If I was you I'd do the first few days in BKK and then (if you like site seeing, maybe a day trip to Ayuttaya and Pattaya (there is quite a lot to see there - the beast comes out at night). 4/5 days in the islands and same again in Chiang Mai. Then back to BKK for some last minute shopping, visit the Royal Palace etc.


----------



## KhwaamLap

Serendipity2 said:


> ...At least there are no more Tuk Tuks in Bangkok - you'll have to head to the smaller cities to find those.
> Serendipity2


S2, plenty of TukTuks around a couple of weeks back when I was in BKK - wouldn't take one though with all those fumes - taxis are cheaper and you get aircon!:focus:


----------



## amy4565

Hi there,

Your plan "spend 2 or 3 weeks in Thailand" is really nice. Praseban Resort Hua Hin Prachuap Khiri Khan Thailand will be bet for you. The rates are also low and service is good. I have been there 2 years ago and i like this resort very much.lane:


----------



## Serendipity2

KhwaamLap said:


> S2, plenty of TukTuks around a couple of weeks back when I was in BKK - wouldn't take one though with all those fumes - taxis are cheaper and you get aircon!:focus:



Hi KhwaamLap,

Tuk tuks in Bangkok? That's interesting. On my last trip to Thailand in 2004 I didn't see one and I spent a lot of time around Sukhumvit area - Nana Hotel etc. where they use to be thick as bar girls. In fact I think they had been gone for a year or two [from what I understand] Like you, I wouldn't ride in them ever again with the congestion and if anyone hit you it would be all over but the shouting. Are they gas or diesel? They sure are dirty which is why I thought they were bannished from Bangkok due to the foul air - with our without tuk tuks.

Serendipity2


----------



## KhwaamLap

Serendipity2 said:


> Hi KhwaamLap,
> 
> Tuk tuks in Bangkok? That's interesting. On my last trip to Thailand in 2004 I didn't see one and I spent a lot of time around Sukhumvit area - Nana Hotel etc. where they use to be thick as bar girls. In fact I think they had been gone for a year or two [from what I understand] Like you, I wouldn't ride in them ever again with the congestion and if anyone hit you it would be all over but the shouting. Are they gas or diesel? They sure are dirty which is why I thought they were bannished from Bangkok due to the foul air - with our without tuk tuks.
> 
> Serendipity2


I think there was a crack down few years ago - around he same time buses and taxis were forced to o LPG. As with all things Thai, they started to crep back (as with diesel buses I noticed too) - no where near as many as yester-year I grant you. Saw a few around Wireless Rd touting. They seem to be petrol, but didn't get close enough.


----------



## Serendipity2

KhwaamLap said:


> I think there was a crack down few years ago - around he same time buses and taxis were forced to o LPG. As with all things Thai, they started to crep back (as with diesel buses I noticed too) - no where near as many as yester-year I grant you. Saw a few around Wireless Rd touting. They seem to be petrol, but didn't get close enough.

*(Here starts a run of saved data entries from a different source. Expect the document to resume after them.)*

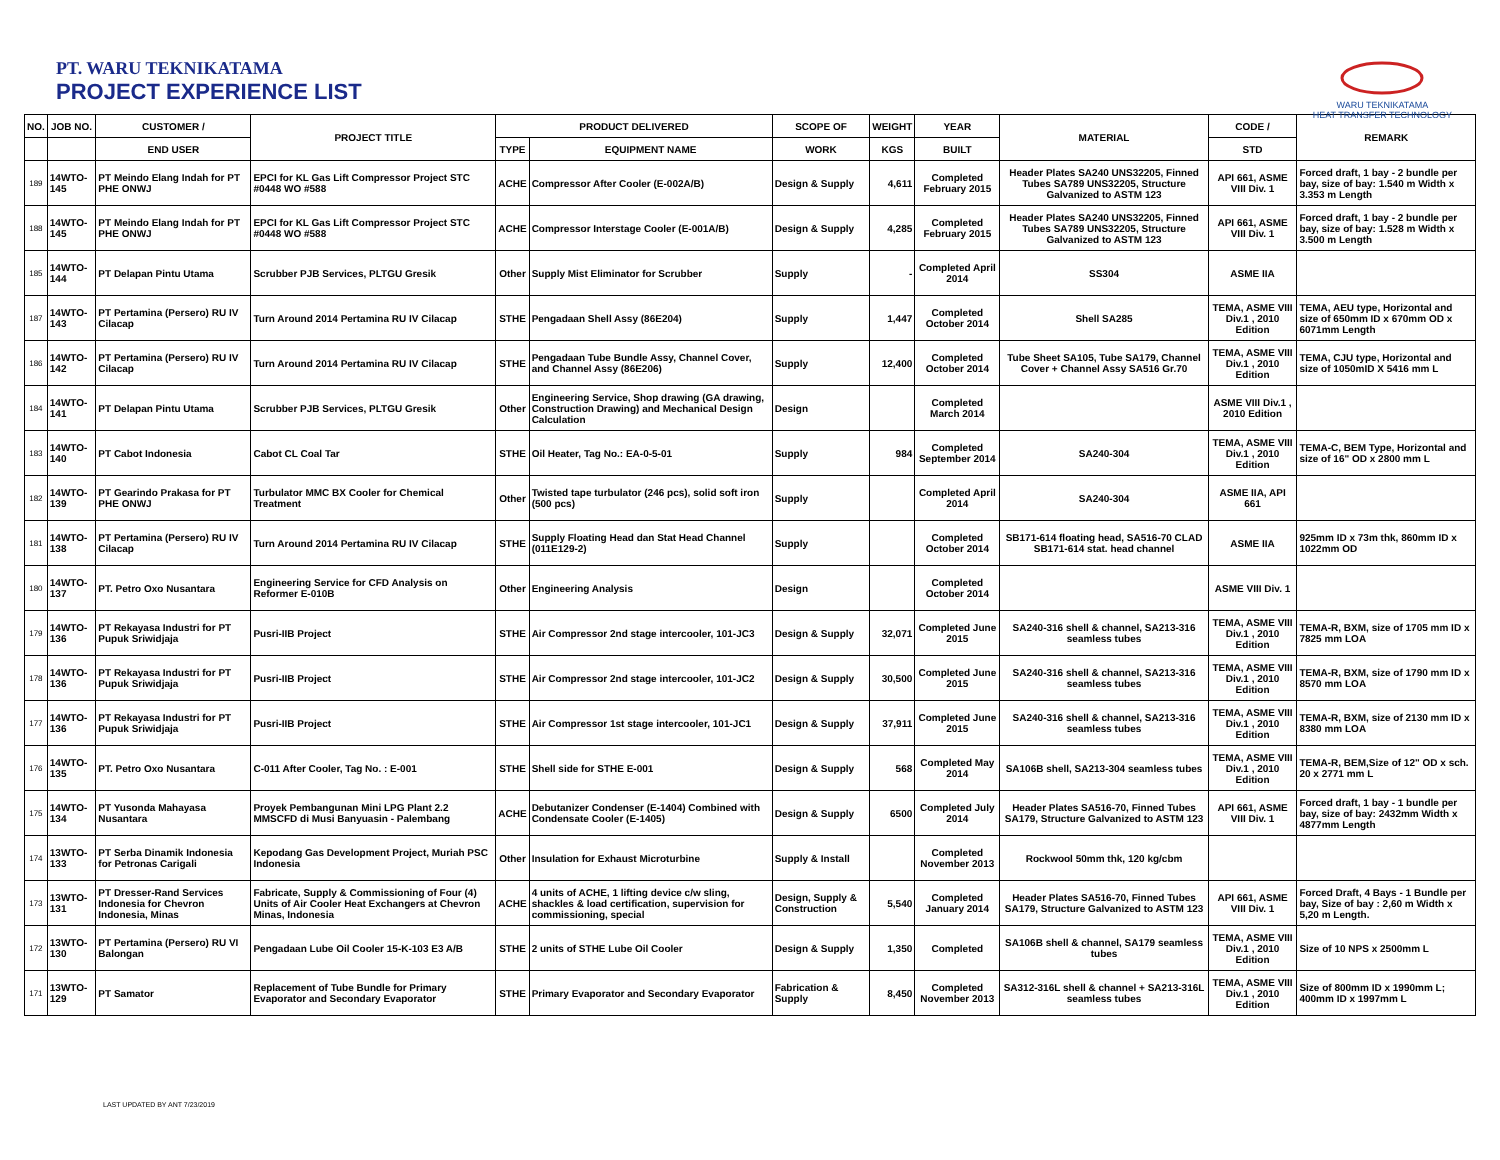PT. WARU TEKNIKATAMA
PROJECT EXPERIENCE LIST
WARU TEKNIKATAMA
HEAT TRANSFER TECHNOLOGY
| NO. | JOB NO. | CUSTOMER / | PROJECT TITLE | PRODUCT DELIVERED | | SCOPE OF | WEIGHT | YEAR | MATERIAL | CODE / | REMARK |
| --- | --- | --- | --- | --- | --- | --- | --- | --- | --- | --- | --- |
| | | END USER | | TYPE | EQUIPMENT NAME | WORK | KGS | BUILT | | STD | |
| 189 | 14WTO-145 | PT Meindo Elang Indah for PT PHE ONWJ | EPCI for KL Gas Lift Compressor Project STC #0448 WO #588 | ACHE | Compressor After Cooler (E-002A/B) | Design & Supply | 4,611 | Completed February 2015 | Header Plates SA240 UNS32205, Finned Tubes SA789 UNS32205, Structure Galvanized to ASTM 123 | API 661, ASME VIII Div. 1 | Forced draft, 1 bay - 2 bundle per bay, size of bay: 1.540 m Width x 3.353 m Length |
| 188 | 14WTO-145 | PT Meindo Elang Indah for PT PHE ONWJ | EPCI for KL Gas Lift Compressor Project STC #0448 WO #588 | ACHE | Compressor Interstage Cooler (E-001A/B) | Design & Supply | 4,285 | Completed February 2015 | Header Plates SA240 UNS32205, Finned Tubes SA789 UNS32205, Structure Galvanized to ASTM 123 | API 661, ASME VIII Div. 1 | Forced draft, 1 bay - 2 bundle per bay, size of bay: 1.528 m Width x 3.500 m Length |
| 185 | 14WTO-144 | PT Delapan Pintu Utama | Scrubber PJB Services, PLTGU Gresik | Other | Supply Mist Eliminator for Scrubber | Supply | - | Completed April 2014 | SS304 | ASME IIA | |
| 187 | 14WTO-143 | PT Pertamina (Persero) RU IV Cilacap | Turn Around 2014 Pertamina RU IV Cilacap | STHE | Pengadaan Shell Assy (86E204) | Supply | 1,447 | Completed October 2014 | Shell SA285 | TEMA, ASME VIII Div.1 , 2010 Edition | TEMA, AEU type, Horizontal and size of 650mm ID x 670mm OD x 6071mm Length |
| 186 | 14WTO-142 | PT Pertamina (Persero) RU IV Cilacap | Turn Around 2014 Pertamina RU IV Cilacap | STHE | Pengadaan Tube Bundle Assy, Channel Cover, and Channel Assy (86E206) | Supply | 12,400 | Completed October 2014 | Tube Sheet SA105, Tube SA179, Channel Cover + Channel Assy SA516 Gr.70 | TEMA, ASME VIII Div.1 , 2010 Edition | TEMA, CJU type, Horizontal and size of 1050mID X 5416 mm L |
| 184 | 14WTO-141 | PT Delapan Pintu Utama | Scrubber PJB Services, PLTGU Gresik | Other | Engineering Service, Shop drawing (GA drawing, Construction Drawing) and Mechanical Design Calculation | Design | | Completed March 2014 | | ASME VIII Div.1 , 2010 Edition | |
| 183 | 14WTO-140 | PT Cabot Indonesia | Cabot CL Coal Tar | STHE | Oil Heater, Tag No.: EA-0-5-01 | Supply | 984 | Completed September 2014 | SA240-304 | TEMA, ASME VIII Div.1 , 2010 Edition | TEMA-C, BEM Type, Horizontal and size of 16" OD x 2800 mm L |
| 182 | 14WTO-139 | PT Gearindo Prakasa for PT PHE ONWJ | Turbulator MMC BX Cooler for Chemical Treatment | Other | Twisted tape turbulator (246 pcs), solid soft iron (500 pcs) | Supply | | Completed April 2014 | SA240-304 | ASME IIA, API 661 | |
| 181 | 14WTO-138 | PT Pertamina (Persero) RU IV Cilacap | Turn Around 2014 Pertamina RU IV Cilacap | STHE | Supply Floating Head dan Stat Head Channel (011E129-2) | Supply | | Completed October 2014 | SB171-614 floating head, SA516-70 CLAD SB171-614 stat. head channel | ASME IIA | 925mm ID x 73m thk, 860mm ID x 1022mm OD |
| 180 | 14WTO-137 | PT. Petro Oxo Nusantara | Engineering Service for CFD Analysis on Reformer E-010B | Other | Engineering Analysis | Design | | Completed October 2014 | | ASME VIII Div. 1 | |
| 179 | 14WTO-136 | PT Rekayasa Industri for PT Pupuk Sriwidjaja | Pusri-IIB Project | STHE | Air Compressor 2nd stage intercooler, 101-JC3 | Design & Supply | 32,071 | Completed June 2015 | SA240-316 shell & channel, SA213-316 seamless tubes | TEMA, ASME VIII Div.1 , 2010 Edition | TEMA-R, BXM, size of 1705 mm ID x 7825 mm LOA |
| 178 | 14WTO-136 | PT Rekayasa Industri for PT Pupuk Sriwidjaja | Pusri-IIB Project | STHE | Air Compressor 2nd stage intercooler, 101-JC2 | Design & Supply | 30,500 | Completed June 2015 | SA240-316 shell & channel, SA213-316 seamless tubes | TEMA, ASME VIII Div.1 , 2010 Edition | TEMA-R, BXM, size of 1790 mm ID x 8570 mm LOA |
| 177 | 14WTO-136 | PT Rekayasa Industri for PT Pupuk Sriwidjaja | Pusri-IIB Project | STHE | Air Compressor 1st stage intercooler, 101-JC1 | Design & Supply | 37,911 | Completed June 2015 | SA240-316 shell & channel, SA213-316 seamless tubes | TEMA, ASME VIII Div.1 , 2010 Edition | TEMA-R, BXM, size of 2130 mm ID x 8380 mm LOA |
| 176 | 14WTO-135 | PT. Petro Oxo Nusantara | C-011 After Cooler, Tag No. : E-001 | STHE | Shell side for STHE E-001 | Design & Supply | 568 | Completed May 2014 | SA106B shell, SA213-304 seamless tubes | TEMA, ASME VIII Div.1 , 2010 Edition | TEMA-R, BEM,Size of 12" OD x sch. 20 x 2771 mm L |
| 175 | 14WTO-134 | PT Yusonda Mahayasa Nusantara | Proyek Pembangunan Mini LPG Plant 2.2 MMSCFD di Musi Banyuasin - Palembang | ACHE | Debutanizer Condenser (E-1404) Combined with Condensate Cooler (E-1405) | Design & Supply | 6500 | Completed July 2014 | Header Plates SA516-70, Finned Tubes SA179, Structure Galvanized to ASTM 123 | API 661, ASME VIII Div. 1 | Forced draft, 1 bay - 1 bundle per bay, size of bay: 2432mm Width x 4877mm Length |
| 174 | 13WTO-133 | PT Serba Dinamik Indonesia for Petronas Carigali | Kepodang Gas Development Project, Muriah PSC Indonesia | Other | Insulation for Exhaust Microturbine | Supply & Install | | Completed November 2013 | Rockwool 50mm thk, 120 kg/cbm | | |
| 173 | 13WTO-131 | PT Dresser-Rand Services Indonesia for Chevron Indonesia, Minas | Fabricate, Supply & Commissioning of Four (4) Units of Air Cooler Heat Exchangers at Chevron Minas, Indonesia | ACHE | 4 units of ACHE, 1 lifting device c/w sling, shackles & load certification, supervision for commissioning, special | Design, Supply & Construction | 5,540 | Completed January 2014 | Header Plates SA516-70, Finned Tubes SA179, Structure Galvanized to ASTM 123 | API 661, ASME VIII Div. 1 | Forced Draft, 4 Bays - 1 Bundle per bay, Size of bay : 2,60 m Width x 5,20 m Length. |
| 172 | 13WTO-130 | PT Pertamina (Persero) RU VI Balongan | Pengadaan Lube Oil Cooler 15-K-103 E3 A/B | STHE | 2 units of STHE Lube Oil Cooler | Design & Supply | 1,350 | Completed | SA106B shell & channel, SA179 seamless tubes | TEMA, ASME VIII Div.1 , 2010 Edition | Size of 10 NPS x 2500mm L |
| 171 | 13WTO-129 | PT Samator | Replacement of Tube Bundle for Primary Evaporator and Secondary Evaporator | STHE | Primary Evaporator and Secondary Evaporator | Fabrication & Supply | 8,450 | Completed November 2013 | SA312-316L shell & channel + SA213-316L seamless tubes | TEMA, ASME VIII Div.1 , 2010 Edition | Size of 800mm ID x 1990mm L; 400mm ID x 1997mm L |
LAST UPDATED BY ANT 7/23/2019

So the air degradation continues! Those tuk tuks are famous for their horrific amounts of oily exhaust they belch into the air. Not fun - especially on a very hot, very humid day. Not good for anyone who values their health and desires to live a long, lusty life. Perhaps not so many then in Chiang Mai? I rather liked the trishaws - so long as one wasn't going far. I was always worried one would drop dead of a heart attack hauling me down the road or two VERY fat people squeezed into the thing. 

Serendipity2


----------



## KhwaamLap

Serendipity2 said:


> So the air degradation continues! Those tuk tuks are famous for their horrific amounts of oily exhaust they belch into the air. Not fun - especially on a very hot, very humid day. Not good for anyone who values their health and desires to live a long, lusty life. Perhaps not so many then in Chiang Mai? I rather liked the trishaws - so long as one wasn't going far. I was always worried one would drop dead of a heart attack hauling me down the road or two VERY fat people squeezed into the thing.
> 
> Serendipity2


Lots of tuktuk in CM I'm affraid - especially Night Bazaar and where the bars are.

I once went to Chiang Rai and took a couple of Samlors. We hadn't booked a hotel thinking it was be empty as it was low season. Unfortunatly, there was a big convention in town and this poor guw looking to be in his 70s plus pedelled us up and down those mountain like hills for over an hour, until we found one. One samlor had my mum and 5 suitcases in it, the other had me and the mrs and one suit case! The fee was 50 baht for the two!!! I gave them each a 100B tip which they were exstatic about. Ahhhh, the good old days.


----------